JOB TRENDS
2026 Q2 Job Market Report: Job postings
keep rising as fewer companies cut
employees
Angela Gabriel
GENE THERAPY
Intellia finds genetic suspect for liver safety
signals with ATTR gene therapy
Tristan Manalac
* * *
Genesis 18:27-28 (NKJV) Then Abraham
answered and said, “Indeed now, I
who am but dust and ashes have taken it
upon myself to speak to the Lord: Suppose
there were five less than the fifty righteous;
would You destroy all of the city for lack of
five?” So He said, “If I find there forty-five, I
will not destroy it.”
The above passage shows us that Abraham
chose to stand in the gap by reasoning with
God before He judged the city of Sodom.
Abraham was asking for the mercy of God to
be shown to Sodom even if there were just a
--
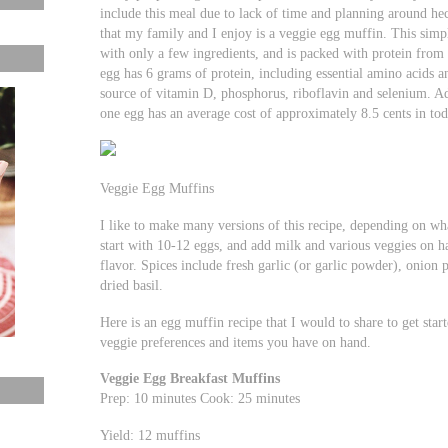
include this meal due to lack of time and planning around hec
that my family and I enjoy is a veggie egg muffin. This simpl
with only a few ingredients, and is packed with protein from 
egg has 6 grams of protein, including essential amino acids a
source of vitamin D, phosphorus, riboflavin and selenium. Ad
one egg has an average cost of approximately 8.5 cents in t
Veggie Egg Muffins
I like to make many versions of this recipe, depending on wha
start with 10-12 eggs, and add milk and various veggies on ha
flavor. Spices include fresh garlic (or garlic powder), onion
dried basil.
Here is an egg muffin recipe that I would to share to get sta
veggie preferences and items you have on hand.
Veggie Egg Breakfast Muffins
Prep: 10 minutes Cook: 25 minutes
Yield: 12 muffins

* [Required work] Where in the records does the string "said" appear? Copy every line that has it.

* [Solution for this problem]
answered and said, “Indeed now, I
five?” So He said, “If I find there forty-five, I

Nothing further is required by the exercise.